>> Start SELECTED EXTRACT
Coming in off a rainy, cool Seattle sidewalk in February, the first thing that hits you is the temperature and the humidity. Outside, the temperature was in the low 40s, but inside it felt kind of muggy. The temperature will be kept near the low- to mid-70s during the day, with a humidity of 60 percent. The climate is meant to mimic that of an altitudinal zone found in Costa Rica or Indonesia — and the first thing I did was remove my jacket.
Schoettler said that the operating mantra is “people first, plants second,” meaning that a lower temperature is meant to offset the higher humidity, and Amazon surely doesn’t want people to be uncomfortable in a space designed to make them feel great.
At night, things will get even muggier, with the humidity being jacked up to 80 percent. While the plants will love that, hopefully employees will be home asleep by then.
The smell also catches you immediately upon entering. The combination of plant life, soil, ground cover and the misty, humid air definitely lets you know that you’ve stepped away from your desk and left whatever it smells like in a typical Amazon office setting. (Coffee? Someone’s reheated lunch? A dog or three?)
The giant, 4-story living wall — a focal point of the Spheres — contributes a good deal to that immediate ground-level sensation, with 25,000 plants woven into the 4,000 square feet it occupies.
“You pass this living wall and you think, ‘This is amazing,’” Gagliardo said. “The idea is to experience something different than the desk over in Day 1 or Doppler and kind of put into practice one of our leadership principles of learn and be curious.”
>> End SELECTED EXTRACT
TASKS
1. According to the passage on the Spheres, what combination of things produces the smell that catches you upon entering? List each one.
2. Write a continuation of the passage on the Spheres, starting after its final sentence.
The listing that comes next is separate material and has no connection to the passage on the Spheres.
>> Start DATASET EXCERPTS
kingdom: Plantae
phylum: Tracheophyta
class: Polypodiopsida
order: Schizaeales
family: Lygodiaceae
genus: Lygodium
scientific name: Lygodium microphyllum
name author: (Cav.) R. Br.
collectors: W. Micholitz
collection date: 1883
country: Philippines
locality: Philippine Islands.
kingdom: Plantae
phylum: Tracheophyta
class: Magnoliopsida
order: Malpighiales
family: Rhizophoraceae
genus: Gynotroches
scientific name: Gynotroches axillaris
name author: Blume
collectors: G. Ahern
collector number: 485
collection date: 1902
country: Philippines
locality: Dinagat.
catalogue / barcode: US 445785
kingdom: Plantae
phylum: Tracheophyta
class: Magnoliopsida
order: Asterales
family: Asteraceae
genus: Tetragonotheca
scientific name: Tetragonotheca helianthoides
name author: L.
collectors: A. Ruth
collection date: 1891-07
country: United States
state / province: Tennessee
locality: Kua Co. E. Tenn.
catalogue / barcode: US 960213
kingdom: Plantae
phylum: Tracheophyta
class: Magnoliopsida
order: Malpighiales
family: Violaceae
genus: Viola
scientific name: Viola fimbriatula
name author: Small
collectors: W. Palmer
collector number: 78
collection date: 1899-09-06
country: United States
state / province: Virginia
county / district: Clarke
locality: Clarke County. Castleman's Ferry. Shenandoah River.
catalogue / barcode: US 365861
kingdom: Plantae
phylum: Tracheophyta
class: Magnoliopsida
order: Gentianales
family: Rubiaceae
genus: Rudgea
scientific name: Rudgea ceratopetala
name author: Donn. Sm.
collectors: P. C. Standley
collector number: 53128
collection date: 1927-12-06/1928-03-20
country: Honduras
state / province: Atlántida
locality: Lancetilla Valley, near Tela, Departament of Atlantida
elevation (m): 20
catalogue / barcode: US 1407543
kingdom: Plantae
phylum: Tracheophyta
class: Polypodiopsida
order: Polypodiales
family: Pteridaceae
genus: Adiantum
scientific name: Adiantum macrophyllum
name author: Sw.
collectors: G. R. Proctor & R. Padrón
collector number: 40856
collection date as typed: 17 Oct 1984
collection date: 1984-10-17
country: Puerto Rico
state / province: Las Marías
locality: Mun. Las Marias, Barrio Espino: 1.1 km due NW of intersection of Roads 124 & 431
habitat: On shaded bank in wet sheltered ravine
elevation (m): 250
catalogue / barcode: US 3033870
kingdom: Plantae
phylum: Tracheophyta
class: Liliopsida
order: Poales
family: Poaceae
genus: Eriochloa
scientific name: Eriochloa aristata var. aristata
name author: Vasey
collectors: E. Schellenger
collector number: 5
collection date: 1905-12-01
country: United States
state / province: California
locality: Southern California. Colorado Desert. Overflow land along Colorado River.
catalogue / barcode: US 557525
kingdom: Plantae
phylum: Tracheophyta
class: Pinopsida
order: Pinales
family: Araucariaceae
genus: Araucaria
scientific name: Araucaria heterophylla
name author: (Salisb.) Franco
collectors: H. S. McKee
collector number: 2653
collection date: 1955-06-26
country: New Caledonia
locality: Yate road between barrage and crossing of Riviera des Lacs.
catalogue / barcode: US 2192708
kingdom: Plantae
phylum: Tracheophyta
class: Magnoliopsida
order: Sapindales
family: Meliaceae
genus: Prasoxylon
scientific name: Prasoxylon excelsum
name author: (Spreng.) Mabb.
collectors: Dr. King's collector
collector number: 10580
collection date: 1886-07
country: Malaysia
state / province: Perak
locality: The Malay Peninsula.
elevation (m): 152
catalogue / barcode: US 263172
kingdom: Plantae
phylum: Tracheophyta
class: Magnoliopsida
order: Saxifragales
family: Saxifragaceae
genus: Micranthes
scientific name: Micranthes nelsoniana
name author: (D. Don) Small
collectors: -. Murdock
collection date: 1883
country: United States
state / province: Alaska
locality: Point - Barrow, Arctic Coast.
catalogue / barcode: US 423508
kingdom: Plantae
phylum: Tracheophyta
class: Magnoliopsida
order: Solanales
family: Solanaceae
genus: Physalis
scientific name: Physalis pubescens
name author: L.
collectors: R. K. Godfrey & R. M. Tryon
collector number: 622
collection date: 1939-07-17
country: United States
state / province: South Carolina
>> End DATASET EXCERPTS
RESULTS OF THE EXERCISE
1. Plant life, soil, ground cover, and the misty, humid air.

2.
There are plenty of pathways to take on that curious journey. Stairways head toward the treetops and the upper levels of the 5-story structures. They also descend to the base of a water feature. Walkways wind around the perimeter and weave through clusters of plantings. There is a wooden “bird’s nest” seating area in the sky at the end of suspension bridge of sorts. There are wooden benches and metal tables, chairs of all shapes and meeting spaces large and small. Every turn seems to look, feel and smell different.
“There’s tons of microclimates. You’ll find places that are warmer and some places that are cooler,” Schoettler said. “That’s by design, the way that the air movement is happening in a specific area for the plants that are in that area. People will be able to help modulate and regulate — it’s part of discovery, actually, and we encourage people to get up and wander around and find their favorite spots and explore and find new spots.”
As far as sounds, when GeekWire visited there was still some light construction happening, and noise associated with getting the place in top shape. Gagliardo expects it will quiet down.
“You’ll probably hear the din of people talking and that sort of conversation, but it will be sort of buried in the background,” he said. “You’ll probably hear lots of people going, ‘Wow! Ooh! Aah!’”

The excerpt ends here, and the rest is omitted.